マイクロソフトでは出会えなかった天職 僕はこうして社会起業家になった

 月曜日頃に読み始め、5日間で読み終えた。私にしては非常に速いペースで読んだ。どんどん先を読みたくなった。そして読み終えるのが惜しかった。そんな非常に素晴らしい本だ。
 著者ジョン・ウッドはマイクロソフトマーケティングで大変な活躍をした人だ。主にアジア・中国で活躍し、ばりばりと仕事をしていたマイクロソフトでの典型的な成功者である。しかし彼が、休暇で訪れたネパールで小学校に連れて行かれ、そこに本がないことに気づいた時から人生が大きく変わる。ネパールの小学校ではそもそも校舎が不足している。そして、図書室はあっても本がない。本はあっても旅行者が置いていった大人向けの本や恋愛小説、古い地図などばかり。しかも本が傷むということで、本の入った棚には鍵がかけられているのだ。その現状を知った著者は自分が幼い頃より本に囲まれ、本を読んで成長してきたことを思い出した。彼とネパールの子どもたちとを分けるのはただ教育資本がないということだけ。その国の人々は貧しいからこそ教育の可能性を確信している。しかし、教育をしようにもお金がないのだ。しかもそのお金は、マイクロソフトで活躍している著者にとってはあまりに低額である。
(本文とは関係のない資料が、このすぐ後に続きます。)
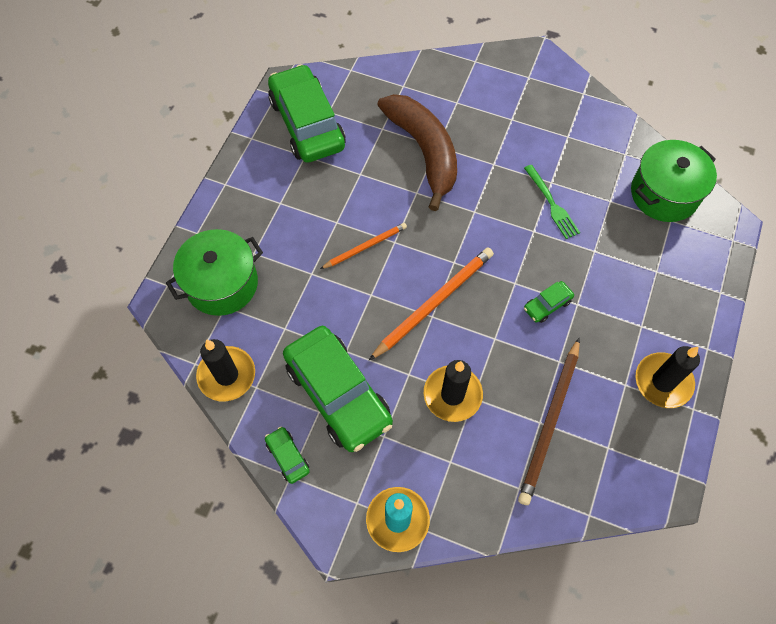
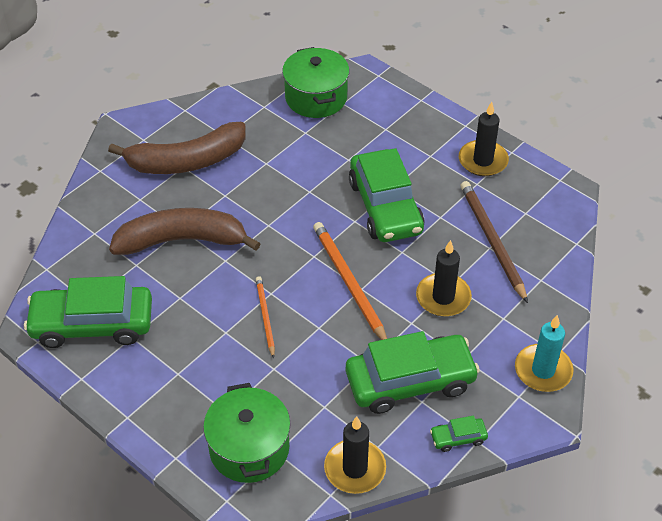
camera: 70 degrees left, 15 degrees down
(519, 119) = (186, 161): none -> brown banana
(547, 305) = (385, 206): green car -> green car, size x2.38
(550, 422) = (492, 241): brown pencil -> brown pencil turned 150 degrees counterclockwise
(551, 204) = (288, 170): green fork -> none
 そこで彼は本を持ってくることを約束して国に戻り、本の寄付を募ってネパールへ届ける。それを皮切りに著者はマイクロソフトを辞職し、「ルーム・トゥー・リード」というNPO組織を立ち上げて、支援の幅を世界的に広げていくのだ。
 著者のポジティブな姿勢が非常に好感的である。これはまさに、梅田望夫氏の「アントレプレナーシップ」に該当する積極的な姿勢だ。予想される困難よりも前に進むことを重視し、悩むよりも行動することをモットーにして突き進んでいる。その結果は非常に素晴らしいものだ。
 また著者は慈善事業のNPO運営にマイクロソフトで培ったビジネスライクのやり方を応用して成功している。慈善事業では資金集めが必要だし、資金提供者に成果を報告することが必要だ。それを、マイクロソフトで行っていたことと同様に著者は行う。そのことで資金提供者の信頼を勝ち取り、さらに支援事業を進めていけるのだ。まさに副題にある通り、これは「起業」である。慈善NPOを「起業」ととらえて進めていったところに「ルーム・トゥー・リード」の成功があるのだろう。
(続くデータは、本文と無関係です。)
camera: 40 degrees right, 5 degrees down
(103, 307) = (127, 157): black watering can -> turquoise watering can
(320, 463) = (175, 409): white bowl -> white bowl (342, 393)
 一番感動したのは、本書の中に差し込まれている写真の数々である。著者の活動によって本を手にしたアジアの子どもたち。学校ができて喜ぶ子どもたち、女子への奨学金を得て学問を続けることができるようになった女の子たち。それらの子どもたちの顔が圧巻である。みな笑っている。貧困の中で、しかし未来を夢見て笑っている。筆者も言うように、貧困に苦しむ姿は哀れみを誘っても、その人々を蔑むことになる。そうではなく、人々の笑っている姿を見ると、彼らへの尊敬を感じる。彼らは貧困の中でもチャンスを与えられて笑っているのだ。この子どもたちの姿が非常に強烈である。
 いい本だ。今年のベスト10の中に入る、素晴らしい本だ。